Don’t ever ask Svenja Dunkel what she does for a living unless you have plenty of time to spare. When we speak to her, she is on the go as usual. She has always been a pioneer and, at first glance, she has quite an odd combination of hobbies. But if you take a closer look, these hobbies all revolve around the stage—and large-scale events. They all complement one another. Svenja fell in love with the circus when she was ten years old. Since then she has appeared on stage as an artist and has been a circus trainer for young people. She is also a trained drummer and has become a globally established performer in this field with a range of broadcasting programs.

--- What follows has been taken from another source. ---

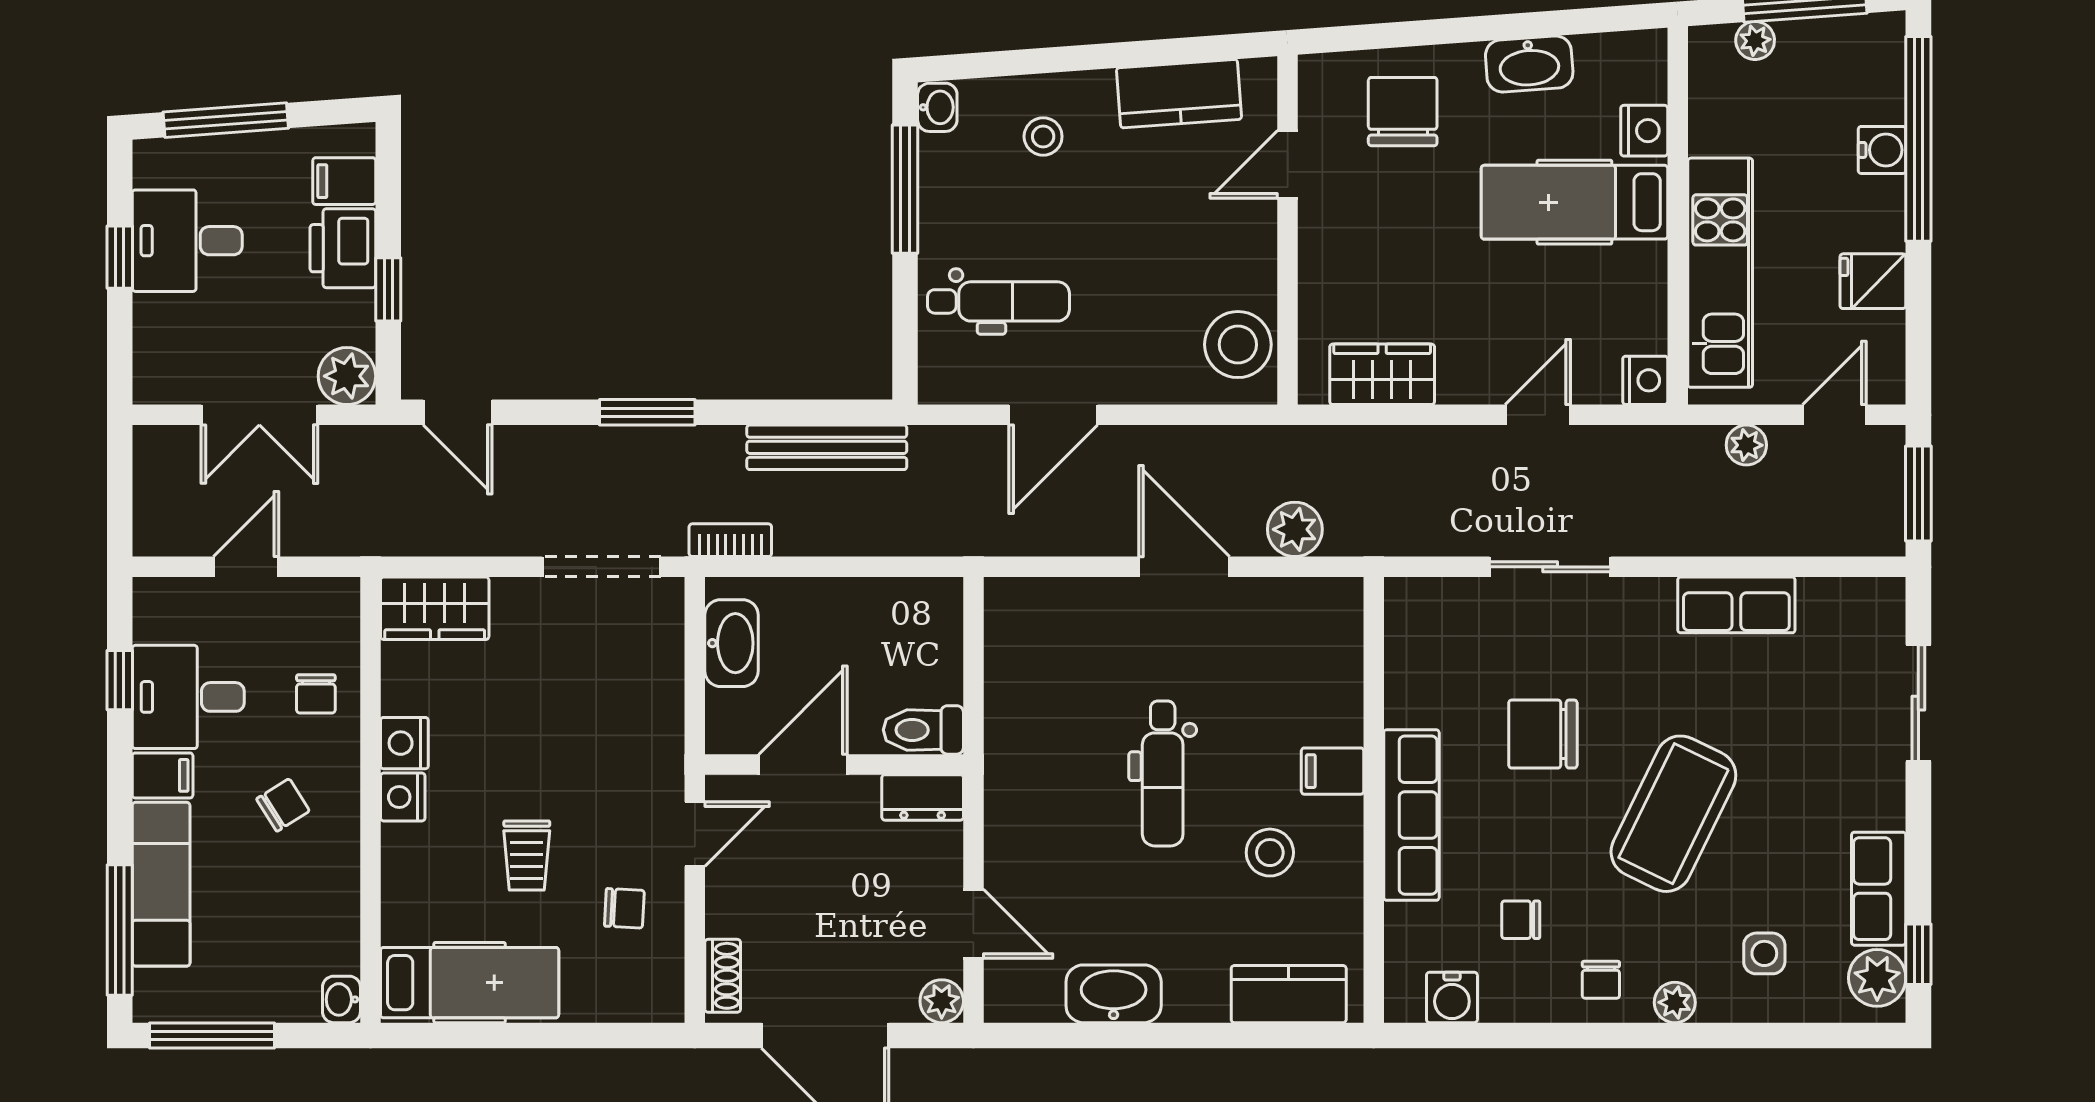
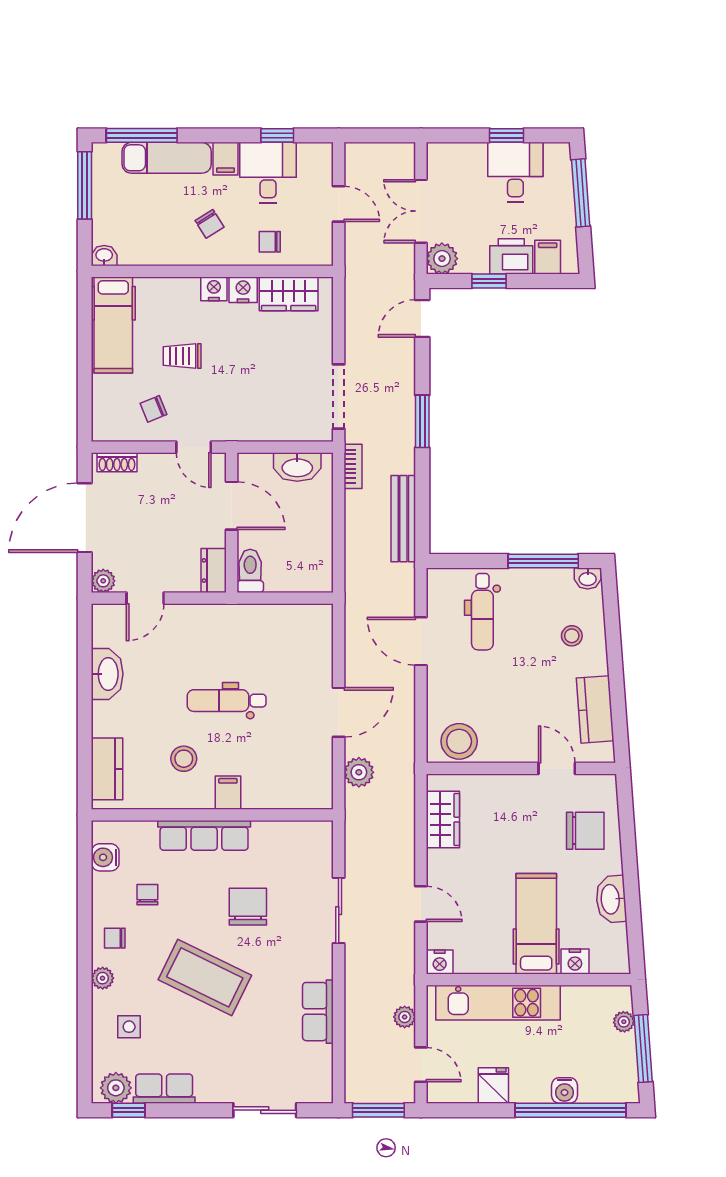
wardrobe: (435, 608) -> (289, 294), moved, turned -90
chair: (624, 908) -> (154, 409), turned 65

In most of the jobs she has done, Svenja has been a trailblazer or, occasionally, a guinea pig. She wanted to work in event management before it was even heard of in Germany. Instead, she became one the first people to train as an event technician and has since established herself as an expert in radio communication. For Sennheiser and other customers, she took on the job of frequency manager for wireless microphone systems—long before the live performance industry realized that such a role was essential for major shows. Even today, Svenja is often shocked when a TV show that has been running successfully for many years is only now considering frequency management and the value of radio expertise in its live operations. For the past few years Svenja has been on tour with Germany’s most successful artist, Helene Fischer, ensuring that her system works flawlessly at all times—even in the largest stadiums in the midst of artistic and dance performances, LED screens and artificial rain.
“Often, when something doesn’t work as it should for no reason, radio is the first suspect, even if the error lies elsewhere. Radio is a mystery to many people as it has no real substance that you can see or feel,” says Svenja. But when it comes to problem solving, Svenja has a tried-and-tested solution to offer the onsite team: communication. “The principle of radio technology is very simple. There is always a transmitter and a receiver and they both need to be on the same wavelength to communicate with one another. It’s exactly the same with people. Somehow, I end up right in the middle of it all. I make sure that all the trades and therefore the people who are responsible for them speak to each other, because radio is multidisciplinary and acts as a kind of interface. Then I align my antennas and hope that we can all learn from each other and rely on each other throughout the production. After all, that’s the best thing about the job: pulling together to get the best possible result! The smile at the end makes it all worthwhile.”
Svenja’s passion for what she does is particularly evident when she introduces children and teenagers to the circus and sees them develop as young artists. Likewise, when she passes her knowledge on to future generations at her workshops for frequency managers or event technicians. It doesn’t matter whether the participants are ten or sixty years old, Svenja’s enthusiasm produces outstanding performances all round. “That gives me so much satisfaction,” she says, smiling. And, once again, it all comes down to the same basic principle. Send and receive—if you send out good energy, you will get the same back in return.